* **EXTRAIT**:
########################################
Dommage, en revanche, que la technique vienne quelque peu ternir le tableau. Car même si Désilets n’a pas manqué de rappeler qu’il s’agit d’un jeu développé par « seulement » 70 personnes, force est de constater que beaucoup de travail reste encore à faire. Oui, l’ambiance semble déjà être au rendez-vous, mais les bugs sont également relativement nombreux, l’IA des PNJ reste perfectible, et certaines animations ont encore largement matière à progresser. Ce qui est plutôt normal, me direz-vous peut-être, sachant qu’il s’agit d’une preview réalisée sur une version encore en développement. Et j’aurais probablement été d’accord avec vous si le lancement de l’accès anticipé de 1666 Amsterdam n’était pas prévu pour le 25 août 2026 sur PC, soit dans deux semaines à compter d’aujourd’hui.
########################################
(Éléments stockés du jeu de données)

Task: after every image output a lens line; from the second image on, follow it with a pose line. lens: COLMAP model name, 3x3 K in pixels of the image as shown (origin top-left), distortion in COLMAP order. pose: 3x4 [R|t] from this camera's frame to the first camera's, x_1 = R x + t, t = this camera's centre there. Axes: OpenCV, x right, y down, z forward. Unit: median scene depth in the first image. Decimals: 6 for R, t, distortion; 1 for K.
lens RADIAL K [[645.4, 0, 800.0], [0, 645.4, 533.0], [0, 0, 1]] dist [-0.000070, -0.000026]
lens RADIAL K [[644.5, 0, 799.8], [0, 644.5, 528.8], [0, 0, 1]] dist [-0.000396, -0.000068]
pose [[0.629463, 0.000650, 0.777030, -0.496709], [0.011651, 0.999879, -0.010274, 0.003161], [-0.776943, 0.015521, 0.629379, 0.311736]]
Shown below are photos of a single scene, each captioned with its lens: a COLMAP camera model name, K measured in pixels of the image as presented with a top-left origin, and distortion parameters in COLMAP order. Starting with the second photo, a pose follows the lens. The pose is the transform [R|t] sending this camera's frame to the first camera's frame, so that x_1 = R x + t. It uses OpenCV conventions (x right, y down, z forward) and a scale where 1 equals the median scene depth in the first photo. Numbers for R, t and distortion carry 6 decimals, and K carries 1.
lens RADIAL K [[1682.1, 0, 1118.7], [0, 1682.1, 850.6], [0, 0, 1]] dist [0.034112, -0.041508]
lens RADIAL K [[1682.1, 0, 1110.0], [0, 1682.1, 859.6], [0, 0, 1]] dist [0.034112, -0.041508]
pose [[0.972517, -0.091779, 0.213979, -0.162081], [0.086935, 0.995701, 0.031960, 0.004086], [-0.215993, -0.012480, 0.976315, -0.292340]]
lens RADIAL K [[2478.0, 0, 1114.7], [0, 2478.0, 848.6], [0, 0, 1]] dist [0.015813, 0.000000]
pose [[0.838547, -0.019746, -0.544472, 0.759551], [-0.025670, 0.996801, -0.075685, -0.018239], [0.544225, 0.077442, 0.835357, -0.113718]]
########################################
* **CONSIGNES DE L'EXERCICE**:
1 – Citez textuellement le passage de l'extrait sur 1666 Amsterdam qui commence aux mots « Dommage, en revanche, que » et se termine après « à compter d’aujourd’hui. ».
2 – Prolongez, s'il vous plaît, l'extrait sur 1666 Amsterdam en reprenant juste après sa dernière phrase.

* **RÉSULTATS DANS L'ORDRE**:
1 –
Dommage, en revanche, que la technique vienne quelque peu ternir le tableau. Car même si Désilets n’a pas manqué de rappeler qu’il s’agit d’un jeu développé par « seulement » 70 personnes, force est de constater que beaucoup de travail reste encore à faire. Oui, l’ambiance semble déjà être au rendez-vous, mais les bugs sont également relativement nombreux, l’IA des PNJ reste perfectible, et certaines animations ont encore largement matière à progresser. Ce qui est plutôt normal, me direz-vous peut-être, sachant qu’il s’agit d’une preview réalisée sur une version encore en développement. Et j’aurais probablement été d’accord avec vous si le lancement de l’accès anticipé de 1666 Amsterdam n’était pas prévu pour le 25 août 2026 sur PC, soit dans deux semaines à compter d’aujourd’hui.

2 –
Car oui, rappelons si nécessaire qu’avant de sortir dans sa version finale, probablement d’ici une bonne année, si tout se passe comme prévu selon Désilets, le titre bénéficie d’une sortie en accès anticipé, qui dévoilera les deux premiers chapitres de l’aventure pour environ 10 à 15 heures de gameplay. « C’était pour moi la vision de Panache dès le premier jour », a-t-il alors expliqué pour justifier ce choix. « Ça ne s’est pas concrétisé avec Ancestors pour diverses raisons, mais c’est vraiment quelque chose que je tenais à faire. Il fut un temps où on ne pouvait pas discuter avec les joueurs, […] où on ne pouvait pas améliorer un jeu [déjà sorti]. C’est donc une opportunité incroyable pour Panache de faire grandir le jeu, et pour vous de nous y aider ».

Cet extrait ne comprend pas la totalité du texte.